The right to vote should be restricted to those with a certain amount of knowledge, according to an essay written by McDonough School of Business Associate Professor Jason Brennan in the Princeton University Press blog Sep. 29.

Brennan argued that as the voting population increases, so does the number of misinformed voters.

“Individual votes no longer matter, and so most voters remain ignorant, biased, and misinformed,” Brennan wrote in the article.

The proposal has been criticized by some members of the Georgetown community.

In an interview with The Hoya, Brennan said the United States should implement a system of “epistocracy,” in which the right to vote in elections is withheld from citizens who do not demonstrate a certain level of social scientific knowledge.

“Voters are largely ignorant and misinformed which leads to sub-par politics,” Brennan said. “So it’s worth exploring the idea that certain kinds of restrictions on voting might actually lead to more just outcomes.”

Brennan’s op-ed cited recent points of contention in America for which solutions would have already been found had “high-information voters” — voters with a high enough level of knowledge to vote — been the only ones with a voice in politics.

▶ PROVIDED ENTRIES:
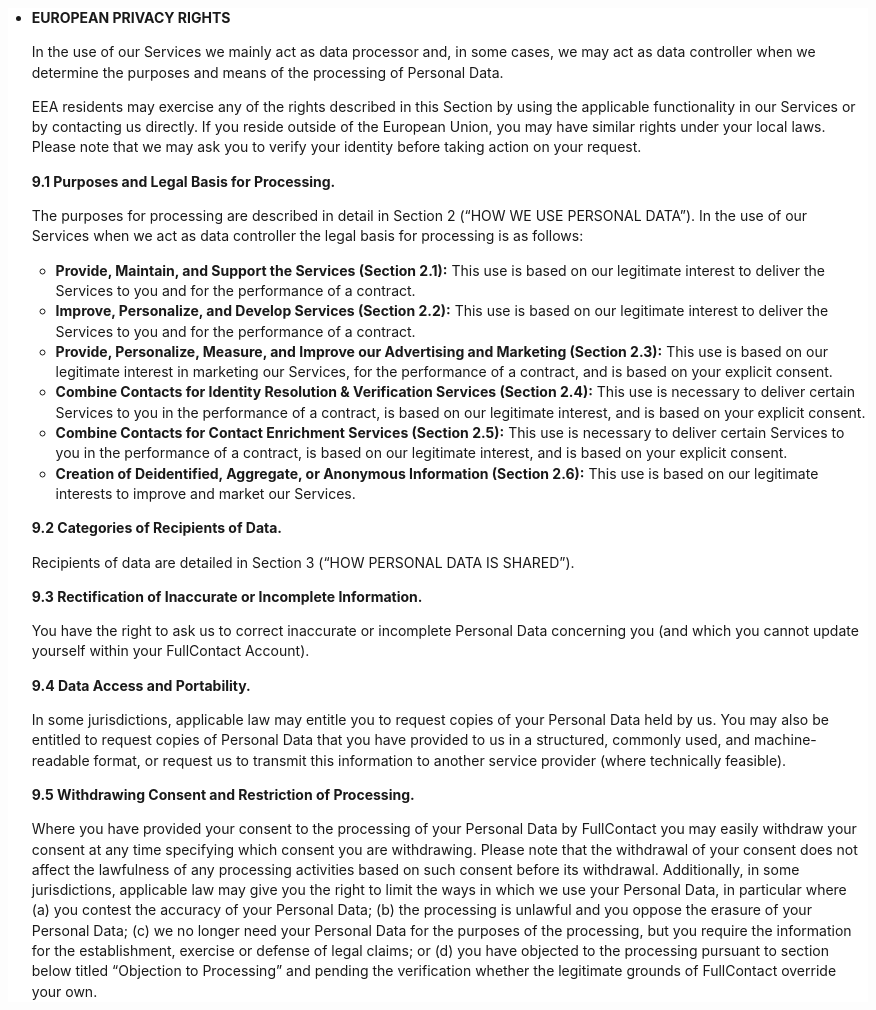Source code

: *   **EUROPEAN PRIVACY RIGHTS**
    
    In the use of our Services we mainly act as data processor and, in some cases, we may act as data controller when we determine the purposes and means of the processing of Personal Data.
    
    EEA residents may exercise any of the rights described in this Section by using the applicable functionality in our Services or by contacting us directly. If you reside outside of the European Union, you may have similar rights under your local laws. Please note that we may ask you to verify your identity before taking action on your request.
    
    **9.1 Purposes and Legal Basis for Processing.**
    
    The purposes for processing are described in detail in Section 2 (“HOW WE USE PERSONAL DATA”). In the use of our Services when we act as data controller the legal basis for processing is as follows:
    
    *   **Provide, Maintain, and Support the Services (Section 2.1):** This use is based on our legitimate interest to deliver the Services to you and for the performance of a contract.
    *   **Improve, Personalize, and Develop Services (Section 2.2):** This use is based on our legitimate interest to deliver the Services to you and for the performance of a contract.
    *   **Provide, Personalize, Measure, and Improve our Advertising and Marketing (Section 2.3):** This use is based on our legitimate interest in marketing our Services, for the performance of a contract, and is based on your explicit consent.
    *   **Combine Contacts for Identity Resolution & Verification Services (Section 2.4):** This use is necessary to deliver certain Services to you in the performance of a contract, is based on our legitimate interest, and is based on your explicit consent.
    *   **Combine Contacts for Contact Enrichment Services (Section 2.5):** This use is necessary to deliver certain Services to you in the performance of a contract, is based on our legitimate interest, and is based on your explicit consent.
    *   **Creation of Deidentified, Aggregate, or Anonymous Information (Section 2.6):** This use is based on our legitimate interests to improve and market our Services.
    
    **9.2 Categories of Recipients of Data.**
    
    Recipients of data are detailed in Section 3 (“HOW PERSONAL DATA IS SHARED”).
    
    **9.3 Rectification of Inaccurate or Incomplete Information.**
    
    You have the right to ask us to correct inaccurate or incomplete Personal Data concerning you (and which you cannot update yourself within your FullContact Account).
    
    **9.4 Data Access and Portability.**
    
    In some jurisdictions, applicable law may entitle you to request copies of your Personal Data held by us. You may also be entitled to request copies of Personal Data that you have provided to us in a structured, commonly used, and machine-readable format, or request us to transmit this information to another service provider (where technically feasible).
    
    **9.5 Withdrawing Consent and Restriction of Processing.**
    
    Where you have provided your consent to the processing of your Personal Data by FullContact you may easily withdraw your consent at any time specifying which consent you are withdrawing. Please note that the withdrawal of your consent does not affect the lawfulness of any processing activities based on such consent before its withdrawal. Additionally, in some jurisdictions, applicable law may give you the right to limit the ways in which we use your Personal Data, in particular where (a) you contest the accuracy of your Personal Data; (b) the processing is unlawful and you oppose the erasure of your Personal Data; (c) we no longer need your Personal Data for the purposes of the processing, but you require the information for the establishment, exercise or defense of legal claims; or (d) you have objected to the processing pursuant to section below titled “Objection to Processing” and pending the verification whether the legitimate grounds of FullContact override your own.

▶ WORK INSTRUCTION A: In the article on voting, what system did Brennan tell The Hoya the United States should put in place?
▶ WORK INSTRUCTION B: Copy the lines of the listing word for word, starting at the line containing "Basis for Processing.**" and ending at the line containing "The purposes for".
The article on voting and the listing have nothing to do with each other.

▶ WORKED SOLUTION A: A system of "epistocracy," in which citizens who do not demonstrate a certain level of social scientific knowledge are denied the right to vote in elections.

▶ WORKED SOLUTION B:
    **9.1 Purposes and Legal Basis for Processing.**
    
    The purposes for processing are described in detail in Section 2 (“HOW WE USE PERSONAL DATA”). In the use of our Services when we act as data controller the legal basis for processing is as follows:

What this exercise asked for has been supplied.